**Activity**
Transcribe the records below exactly as they appear, omitting any pictures.

**Excerpted data**

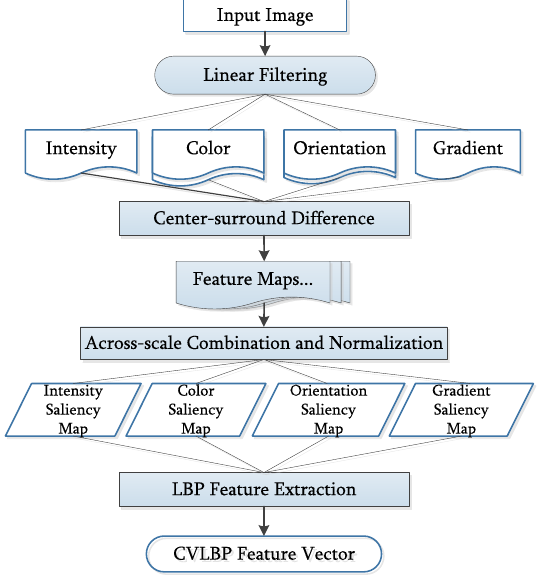
Figure 3. Feature extraction using CVLBP model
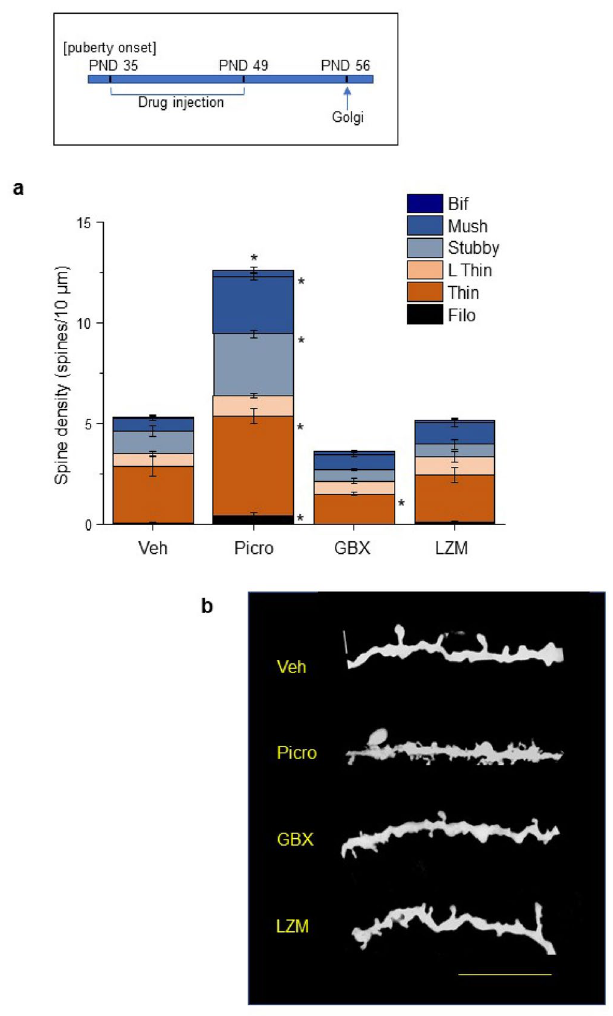
Figure 3. Pharmacological manipulation of GABAR-gated current during puberty alters spine density post- pubertally. Inset, timeline of drug administration during the pubertal period of high α4 expression (PND 35–49) using picrotoxin (PICRO, 3 mg/kg, i.p.), gaboxadol (GBX, 0.1 mg/kg,i.p.), lorazepam (LZM, 0.25 mg/kg, i.p.) or vehicle (VEH). Mice were euthanized for Golgi procedures on PND 56. ( a ) Averaged data, Total spines, F(3,22) = 119.5, P < 0.0001 [Veh vs. Picro, *P < 0.0001]; mushroom, F(3,22) = 25.53, P < 0.0001 [Veh vs. Picro, *P < 0.0001]; stubby, F(3,22) = 43.76, P < 0.0001 [Veh vs. Picro, *P < 0.0001]; thin, F(3,22) = 15.45, P < 0.0001 [Veh vs. Picro, *P = 0.0019; Veh vs. GBX, *P = 0.0445]; filopodia, F(3,22) = 4.71, P = 0.011 [Veh vs. Picro, *P < 0.02]. ( b ) Representative images of basal dendrites from Golgi-stained neurons from Post-pub female WT mice treated with the indicated drugs during puberty. Scale, 10 μm. n = 14–23 neurons, 7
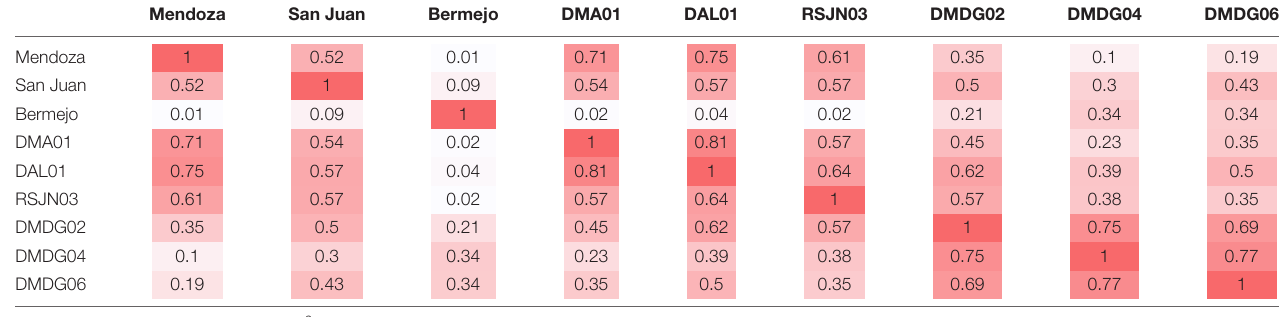
Darker red shading indicates greater R 2 value.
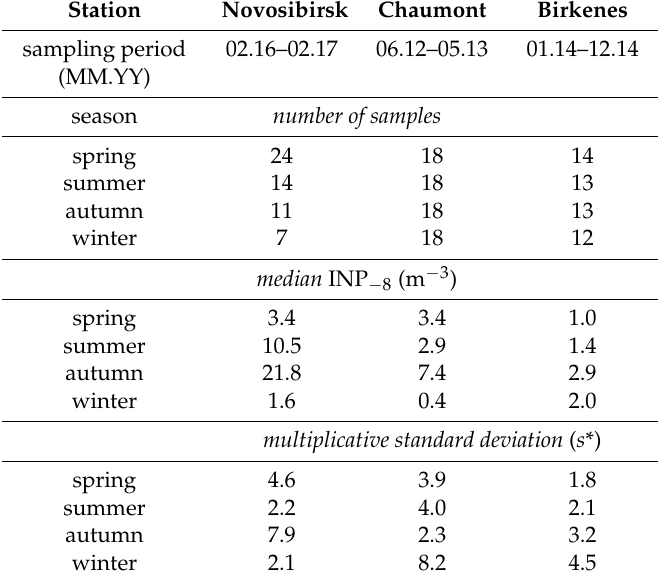
Table 1. Seasonal summary of the data shown in Figure 4. Seasons are defined following the meteorological convention: Spring begins on 1 March, summer on 1 June, autumn on 1 September, and winter on 1 December. The multiplicative standard deviation ( s *) is justified by the multiplicative processes driving the abundance of biological particles in the atmosphere [22,23]. We can estimate s * from the upper ( q 3) and lower ( q 1) quartiles of a distribution as ( q 3/ q 1) 0.741 [22]. Together with the geometric mean (or the median), the interval of confidence is indicated (68.3%: from median/ s *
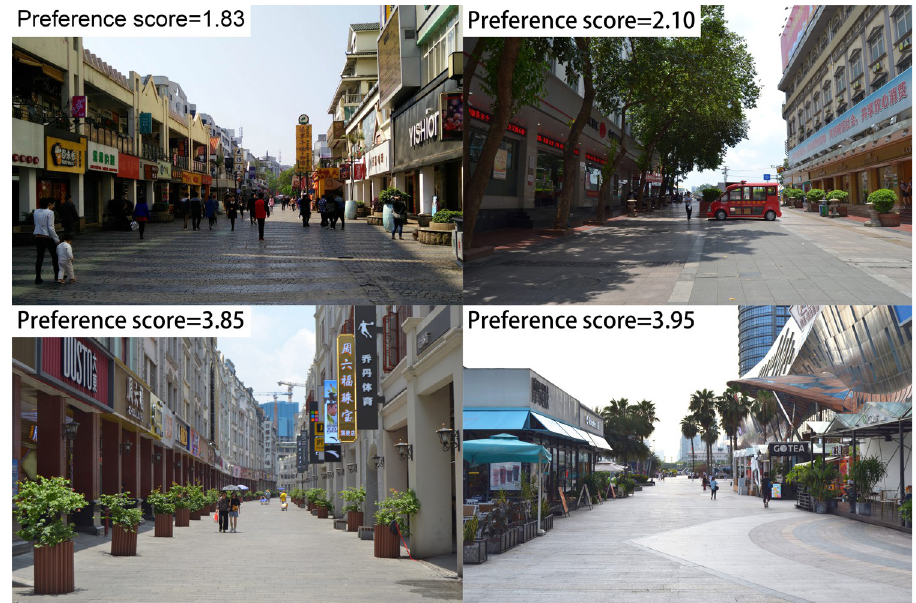
Fig 1. The photographs with the lowest preference scores and highest preference scores.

**Response to this exercise**
Figure 3. Feature extraction using CVLBP model
Figure 3. Pharmacological manipulation of GABAR-gated current during puberty alters spine density post- pubertally. Inset, timeline of drug administration during the pubertal period of high α4 expression (PND 35–49) using picrotoxin (PICRO, 3 mg/kg, i.p.), gaboxadol (GBX, 0.1 mg/kg,i.p.), lorazepam (LZM, 0.25 mg/kg, i.p.) or vehicle (VEH). Mice were euthanized for Golgi procedures on PND 56. ( a ) Averaged data, Total spines, F(3,22) = 119.5, P < 0.0001 [Veh vs. Picro, *P < 0.0001]; mushroom, F(3,22) = 25.53, P < 0.0001 [Veh vs. Picro, *P < 0.0001]; stubby, F(3,22) = 43.76, P < 0.0001 [Veh vs. Picro, *P < 0.0001]; thin, F(3,22) = 15.45, P < 0.0001 [Veh vs. Picro, *P = 0.0019; Veh vs. GBX, *P = 0.0445]; filopodia, F(3,22) = 4.71, P = 0.011 [Veh vs. Picro, *P < 0.02]. ( b ) Representative images of basal dendrites from Golgi-stained neurons from Post-pub female WT mice treated with the indicated drugs during puberty. Scale, 10 μm. n = 14–23 neurons, 7
Darker red shading indicates greater R 2 value.
Table 1. Seasonal summary of the data shown in Figure 4. Seasons are defined following the meteorological convention: Spring begins on 1 March, summer on 1 June, autumn on 1 September, and winter on 1 December. The multiplicative standard deviation ( s *) is justified by the multiplicative processes driving the abundance of biological particles in the atmosphere [22,23]. We can estimate s * from the upper ( q 3) and lower ( q 1) quartiles of a distribution as ( q 3/ q 1) 0.741 [22]. Together with the geometric mean (or the median), the interval of confidence is indicated (68.3%: from median/ s *
Fig 1. The photographs with the lowest preference scores and highest preference scores.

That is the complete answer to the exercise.